21/02/2026
Lo que pasa en tus VÍAS RESPIRATORIAS cuando tienes FLEMA todos los días sin estar resfriado
Las vías respiratorias están recubiertas por una capa de moco que cumple una función esencial: atrapar partículas, microorganismos y agentes irritantes antes de que lleguen a los pulmones. En condiciones normales, esa producción es discreta y pasa desapercibida. Sin embargo, cuando aparece flema espesa cada mañana, carraspeo constante o sensación de algo atascado en la garganta, el cuerpo está indicando que existe una irritación persistente.
La flema crónica no surge por casualidad. Es una respuesta defensiva frente a estímulos repetidos que activan las glándulas mucosas de la nariz, la garganta y la laringe. Cuando estos tejidos detectan inflamación o agresión química, aumentan la producción de moco como mecanismo de protección.
Una de las causas más frecuentes es el reflujo gastroesofágico silencioso. No siempre se manifiesta con ardor o acidez evidente. Durante la noche, pequeñas cantidades de contenido gástrico pueden ascender lentamente hasta la laringe. Este contacto irrita las mucosas superiores y estimula la producción de moco como barrera protectora. La persona puede despertar con voz ronca, sensación de garganta áspera o necesidad constante de aclararla, aun sin dolor.
Otra causa común es el goteo posnasal asociado a inflamación crónica de los senos paranasales.

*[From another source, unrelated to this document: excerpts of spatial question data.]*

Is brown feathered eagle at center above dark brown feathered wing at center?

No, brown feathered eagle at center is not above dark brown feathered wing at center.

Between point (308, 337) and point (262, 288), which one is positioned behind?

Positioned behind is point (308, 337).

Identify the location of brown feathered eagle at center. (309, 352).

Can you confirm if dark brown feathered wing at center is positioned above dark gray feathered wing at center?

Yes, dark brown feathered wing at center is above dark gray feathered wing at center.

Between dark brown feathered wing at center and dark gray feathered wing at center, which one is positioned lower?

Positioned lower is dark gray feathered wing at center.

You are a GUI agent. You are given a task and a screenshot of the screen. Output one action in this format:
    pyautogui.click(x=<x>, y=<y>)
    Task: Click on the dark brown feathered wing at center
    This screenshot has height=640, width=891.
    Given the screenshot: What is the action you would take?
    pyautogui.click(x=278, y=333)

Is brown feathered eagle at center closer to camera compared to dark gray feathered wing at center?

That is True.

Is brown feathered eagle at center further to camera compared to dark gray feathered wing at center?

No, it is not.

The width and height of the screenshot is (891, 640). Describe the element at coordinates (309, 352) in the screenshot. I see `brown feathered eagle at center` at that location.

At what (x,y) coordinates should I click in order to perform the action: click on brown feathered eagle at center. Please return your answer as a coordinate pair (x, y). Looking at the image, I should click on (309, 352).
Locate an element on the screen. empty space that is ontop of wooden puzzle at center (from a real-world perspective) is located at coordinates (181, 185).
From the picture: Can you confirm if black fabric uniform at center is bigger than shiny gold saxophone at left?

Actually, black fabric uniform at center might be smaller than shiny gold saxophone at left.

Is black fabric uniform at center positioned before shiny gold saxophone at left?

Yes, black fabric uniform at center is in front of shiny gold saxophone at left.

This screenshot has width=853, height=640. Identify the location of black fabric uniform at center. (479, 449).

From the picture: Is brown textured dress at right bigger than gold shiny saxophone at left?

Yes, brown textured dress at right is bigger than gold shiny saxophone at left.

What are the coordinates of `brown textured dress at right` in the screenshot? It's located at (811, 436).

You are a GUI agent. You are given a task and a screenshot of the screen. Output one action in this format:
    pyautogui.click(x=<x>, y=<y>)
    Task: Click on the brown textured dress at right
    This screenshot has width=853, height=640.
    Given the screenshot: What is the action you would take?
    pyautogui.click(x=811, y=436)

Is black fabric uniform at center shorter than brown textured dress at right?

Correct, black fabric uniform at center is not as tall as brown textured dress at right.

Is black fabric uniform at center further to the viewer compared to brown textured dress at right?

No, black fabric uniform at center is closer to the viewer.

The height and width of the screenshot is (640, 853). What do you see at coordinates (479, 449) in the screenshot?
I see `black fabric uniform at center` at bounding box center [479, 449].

Cuando existe sinusitis persistente, el moco se vuelve más espeso y pierde su capacidad de drenaje adecuado por la nariz. En lugar de salir hacia el exterior, desciende hacia la parte posterior de la garganta, acumulándose especialmente durante el sueño. Esta acumulación explica la flema matutina y el carraspeo repetitivo al despertar.
Las alergias respiratorias también desempeñan un papel importante. La exposición continua a polvo, ácaros, moho o pelo de animales activa la liberación de histamina. Esta sustancia aumenta la permeabilidad vascular y estimula la producción de secreciones. Con el tiempo, la inflamación se vuelve persistente y el moco se convierte en un síntoma casi diario, incluso cuando no hay infección activa.
Existe además una conexión menos evidente entre el sistema digestivo y las vías respiratorias. Procesos inflamatorios intestinales o intolerancias alimentarias pueden generar respuestas inmunológicas que incrementan la producción de moco en distintas mucosas del cuerpo. En estos casos, algunas personas notan mayor flema después de ciertas comidas o acompañada de congestión nasal sin síntomas claros de resfriado.
La hidratación también influye directamente en la consistencia del moco. Cuando el cuerpo no recibe suficiente agua, las secreciones se vuelven más espesas y difíciles de movilizar. Esto favorece la sensación de acumulación y la necesidad constante de aclarar la garganta.
Desde el punto de vista fisiológico, la flema persistente es un indicador de inflamación crónica leve. No es una enfermedad en sí misma, sino una señal de que las mucosas están reaccionando ante un estímulo continuo. Ignorarla puede prolongar la irritación y mantener el ciclo de producción excesiva de moco.
En conclusión, tener flema todos los días sin estar resfriado no es algo que deba considerarse normal. Es el resultado de un proceso inflamatorio persistente, ya sea por reflujo silencioso, goteo posnasal, alergias u otros factores irritativos. Identificar la causa subyacente y corregirla permite que las mucosas recuperen su equilibrio natural y reduzcan progresivamente la producción excesiva de secreciones.